モルモットが元気な時こそ病気について知っておく、というのは大切です。
「いつもと違うかも?」が見られたときに気付きやすくなったり、飼育環境や食事を整えておくことで病気の予防につながることもあります。
モルモットがかかりやすい病気やよく見られる症状にはどんなものがあるか、見ていきましょう!

●ビタミンC欠乏症

モルモットは体内でビタミンCを作ることができないため、食事から摂る必要があります。
ビタミンCが不足すると、食欲不振や毛並みの悪化、歯肉からの出血等、様々な不調が起こります。
ビタミンCは一度にまとめて摂取しても、体が今必要としていない分は尿と一緒に排泄されます。毎日ビタミンCを摂取することが重要です。
ビタミンCが配合されたペレットやビタミンCの多い野菜、必要に応じてサプリメント等を与えると良いでしょう。
■参考:モルモットの食事【前編】 【後編】

●うっ滞

消化管の運動が悪くなり、消化管の内容物が流れずに止まってしまうことを言います。
繊維質が少ない等の体に合わない食事が要因になる他、過度な毛づくろいや布等の誤食、ストレスや他の病気の影響によっても起こります。症状が重くなると命にかかわることもあります。
普段から繊維質の多い食事を与えることや、ストレスがかからないような飼育環境への配慮が大切です。長毛種では、こまめにブラッシングをしてあげましょう。

**やること**
1. モルモットの病気の文章で、うっ滞の原因として挙げられているものをすべて書き出せ。
2. モルモットの病気の文章によると、モルモットがビタミンCを食事から摂る必要があるのはなぜか。

**提供データ**

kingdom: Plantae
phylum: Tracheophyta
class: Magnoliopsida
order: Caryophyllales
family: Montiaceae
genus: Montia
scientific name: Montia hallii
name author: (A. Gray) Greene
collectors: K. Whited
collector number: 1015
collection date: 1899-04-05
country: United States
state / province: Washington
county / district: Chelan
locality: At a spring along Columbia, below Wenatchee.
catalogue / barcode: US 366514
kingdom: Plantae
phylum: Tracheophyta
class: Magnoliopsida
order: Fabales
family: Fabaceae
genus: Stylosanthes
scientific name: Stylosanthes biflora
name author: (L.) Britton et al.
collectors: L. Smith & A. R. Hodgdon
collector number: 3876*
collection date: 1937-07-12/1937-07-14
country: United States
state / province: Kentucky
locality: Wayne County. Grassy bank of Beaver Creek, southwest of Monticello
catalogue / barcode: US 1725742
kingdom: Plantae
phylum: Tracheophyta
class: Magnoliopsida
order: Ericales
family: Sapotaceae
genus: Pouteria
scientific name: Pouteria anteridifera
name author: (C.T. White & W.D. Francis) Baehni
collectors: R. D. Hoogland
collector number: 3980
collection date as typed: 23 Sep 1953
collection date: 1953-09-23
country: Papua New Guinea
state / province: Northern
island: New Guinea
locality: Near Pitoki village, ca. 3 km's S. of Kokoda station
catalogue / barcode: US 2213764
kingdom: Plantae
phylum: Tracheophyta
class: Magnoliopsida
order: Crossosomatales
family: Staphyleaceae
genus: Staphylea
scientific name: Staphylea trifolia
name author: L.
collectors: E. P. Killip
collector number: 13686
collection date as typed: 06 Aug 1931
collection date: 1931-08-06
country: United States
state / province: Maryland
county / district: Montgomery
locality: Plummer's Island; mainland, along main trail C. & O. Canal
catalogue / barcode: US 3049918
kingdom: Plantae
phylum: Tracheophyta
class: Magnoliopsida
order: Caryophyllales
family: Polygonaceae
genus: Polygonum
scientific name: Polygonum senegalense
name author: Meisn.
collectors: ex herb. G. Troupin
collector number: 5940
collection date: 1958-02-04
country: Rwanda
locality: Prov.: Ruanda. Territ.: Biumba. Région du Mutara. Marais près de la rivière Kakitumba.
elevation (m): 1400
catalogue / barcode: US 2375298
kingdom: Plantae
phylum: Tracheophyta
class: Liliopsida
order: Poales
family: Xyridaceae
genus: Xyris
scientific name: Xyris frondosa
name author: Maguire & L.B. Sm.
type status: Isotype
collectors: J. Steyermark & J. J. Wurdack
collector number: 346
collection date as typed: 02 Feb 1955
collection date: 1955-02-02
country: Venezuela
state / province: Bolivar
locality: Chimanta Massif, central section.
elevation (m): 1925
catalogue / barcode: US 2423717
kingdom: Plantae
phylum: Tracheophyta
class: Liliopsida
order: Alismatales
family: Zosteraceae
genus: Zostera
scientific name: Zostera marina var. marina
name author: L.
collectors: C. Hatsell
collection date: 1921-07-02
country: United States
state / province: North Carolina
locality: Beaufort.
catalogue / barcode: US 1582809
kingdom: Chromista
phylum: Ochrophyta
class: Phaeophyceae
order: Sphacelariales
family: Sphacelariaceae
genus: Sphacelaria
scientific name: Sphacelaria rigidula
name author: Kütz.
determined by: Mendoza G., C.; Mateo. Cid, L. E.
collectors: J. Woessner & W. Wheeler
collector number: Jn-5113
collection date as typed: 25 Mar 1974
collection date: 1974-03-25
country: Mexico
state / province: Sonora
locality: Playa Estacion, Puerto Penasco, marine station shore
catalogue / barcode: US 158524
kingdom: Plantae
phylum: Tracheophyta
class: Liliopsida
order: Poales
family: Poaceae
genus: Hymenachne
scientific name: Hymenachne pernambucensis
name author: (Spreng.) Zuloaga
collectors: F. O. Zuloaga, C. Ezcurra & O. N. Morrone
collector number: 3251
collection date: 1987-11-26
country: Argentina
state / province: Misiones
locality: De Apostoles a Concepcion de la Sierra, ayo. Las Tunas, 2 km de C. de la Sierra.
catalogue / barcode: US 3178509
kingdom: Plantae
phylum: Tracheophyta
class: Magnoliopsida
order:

**各問の答え**
1.
- 繊維質が少ない等の体に合わない食事
- 過度な毛づくろい
- 布等の誤食
- ストレス
- 他の病気の影響

2. 体内でビタミンCを作ることができないため。